• Задание 1: Как передать в виде краткого списка абзац текста для чтения, который начинается словами «Есть такое слово», сохранив его основные факты?

• Текст для чтения:
%%

1.2.3. СИНДРОМ МАНКУРТА
    Живущим в хоть сколько-то свободном обществе людям свойственно мыслить по-разному. И большой массе народа относительно каждого явления всегда свойственно иметь радикально разные мнения. Это так же естественно, как при рассыпании большого количества монет падение одних на «орёл», а других на «решка». И в отношении самого недопустимого всё будет точно так же в соответствии с этим фактором. И кому-то покажется правильным встать на одну сторону, кому-то на другую. И кто-то предрасположен больше к одному, а кто-то к другому. И кто-то склонится к той или иной версии в зависимости от убедительности приведённых доводов, а кто-то от заранее заложенных установок.
    И кому-то жизнь не интересна без теории заговора, который надо разоблачить, а кому-то только спокойную жизнь подай, и чтобы безо всяких волнений. И кто-то хочет «Свободу, свободу, свободу во всём, и чтоб как можно меньше всяких запретов!», а кому-то «Нужна сильная власть… железным кулаком… наведёт порядок!». Но когда будет реализовываться самое недопустимое, будет иметь место ещё один фактор, который в случае грамотной организации процесса в конечном итоге окажется решающим.
    Есть такое слово – называется манкурт. Оно означает раба, лишённого памяти. Он не помнит, кем он был, и что с ним сделали – он только слушает и выполняет приказы. И он не понимает, кому он на самом деле служит. И вот именно в таких людей, только в политическом смысле, система будет превращать всех, кого ей нужно.
    Вообще, есть два вида людей. Одни, если полностью запретить какие-то альтернативные версии по какому-то вопросу, и постоянно шарманить только одну (официальную), скажут себе: «Так. Стоп. Они перекрывают свободу информации. Так делают те, кому нечего отвечать на критику. А значит, им есть, что скрывать. Как они это объясняют? Только доводами, на которые возражать запрещено. Значит, это они и есть. А значит, всё что теперь они говорят, должно восприниматься теперь, как ложь. А значит, всё больше принципиально им никакой веры». Другие (которые любят слушать и внимать пропаганде) мыслят радикально наоборот: «Если других версий не звучит, значит, их нет, а значит, те, что есть, и есть единственно верные. И чем больше она повторяется без каких-либо возражений, тем несомненнее её истинность…»
    Почему вторые не могут рассуждать, как первые? Потому, что тогда надо думать об альтернативных версиях, а думать они не хотят. Вообще, не хотеть думать об определённых вопросах так же естественно, как не хотеть работать. И как кто-то рассуждает «А зачем мне работать – я лучше пойду и украду то, что легче украсть, чем заработать», так и иной занимает позицию «А зачем мне напрягать мозг и думать? Я лучше буду заниматься чем-то другим, и не напрягаться». Вот только первый отдаёт себе отчёт в том, что за его нежелание работать кто-то будет страдать, а второй не понимает, что из-за его нежелания соображать может пострадать и он сам и другой. Потому, что для понимания этого обычно надо тоже думать, а думать он не хочет.

%%

• Задание 2: Как будут выглядеть строки исходных данных, начиная со строки с «genus: Carex» и до конца данных включительно, если переименовать «collection date» в «date of collection» и больше ничего не менять?

• Исходные данные:
%%

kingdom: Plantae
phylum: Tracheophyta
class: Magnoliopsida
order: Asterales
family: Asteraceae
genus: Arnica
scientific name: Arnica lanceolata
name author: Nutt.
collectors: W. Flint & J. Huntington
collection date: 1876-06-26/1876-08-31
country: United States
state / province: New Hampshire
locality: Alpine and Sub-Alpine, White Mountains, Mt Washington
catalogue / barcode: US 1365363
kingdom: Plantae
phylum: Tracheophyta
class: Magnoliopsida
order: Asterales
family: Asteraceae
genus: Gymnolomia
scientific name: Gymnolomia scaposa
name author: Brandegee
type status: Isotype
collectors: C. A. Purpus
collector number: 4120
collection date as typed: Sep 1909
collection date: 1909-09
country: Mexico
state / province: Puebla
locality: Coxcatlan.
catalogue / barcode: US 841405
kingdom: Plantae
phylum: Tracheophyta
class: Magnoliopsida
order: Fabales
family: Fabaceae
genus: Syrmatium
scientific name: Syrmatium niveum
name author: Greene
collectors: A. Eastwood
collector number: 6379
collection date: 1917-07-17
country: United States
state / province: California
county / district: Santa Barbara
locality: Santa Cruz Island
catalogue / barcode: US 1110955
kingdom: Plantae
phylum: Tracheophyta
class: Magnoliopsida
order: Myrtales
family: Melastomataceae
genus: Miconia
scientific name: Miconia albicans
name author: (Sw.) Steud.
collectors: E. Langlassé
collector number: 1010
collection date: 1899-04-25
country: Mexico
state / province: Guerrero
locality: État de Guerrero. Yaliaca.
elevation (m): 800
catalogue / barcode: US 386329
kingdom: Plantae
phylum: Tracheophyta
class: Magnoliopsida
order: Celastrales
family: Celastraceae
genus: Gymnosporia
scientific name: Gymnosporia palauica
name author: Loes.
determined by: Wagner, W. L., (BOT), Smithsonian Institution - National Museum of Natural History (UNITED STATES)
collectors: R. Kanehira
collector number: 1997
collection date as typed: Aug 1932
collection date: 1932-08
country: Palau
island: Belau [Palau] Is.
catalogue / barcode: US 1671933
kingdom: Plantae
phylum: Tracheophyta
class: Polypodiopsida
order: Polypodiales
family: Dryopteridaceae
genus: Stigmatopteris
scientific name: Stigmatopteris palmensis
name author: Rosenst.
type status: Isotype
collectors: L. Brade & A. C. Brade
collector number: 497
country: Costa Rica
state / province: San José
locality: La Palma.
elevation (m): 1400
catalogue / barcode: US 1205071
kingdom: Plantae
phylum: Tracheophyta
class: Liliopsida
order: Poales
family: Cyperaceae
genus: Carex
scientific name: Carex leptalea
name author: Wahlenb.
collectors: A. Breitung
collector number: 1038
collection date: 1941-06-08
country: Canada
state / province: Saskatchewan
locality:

%%

• Ответ 1:
- Манкурт — это раб, лишённый памяти.
- Он не помнит, кем был и что с ним сделали, а только слушает и выполняет приказы.
- Он не понимает, кому на самом деле служит.
- В таких людей, только в политическом смысле, система будет превращать всех, кого ей нужно.

• Ответ 2:
genus: Carex
scientific name: Carex leptalea
name author: Wahlenb.
collectors: A. Breitung
collector number: 1038
date of collection: 1941-06-08
country: Canada
state / province: Saskatchewan
locality:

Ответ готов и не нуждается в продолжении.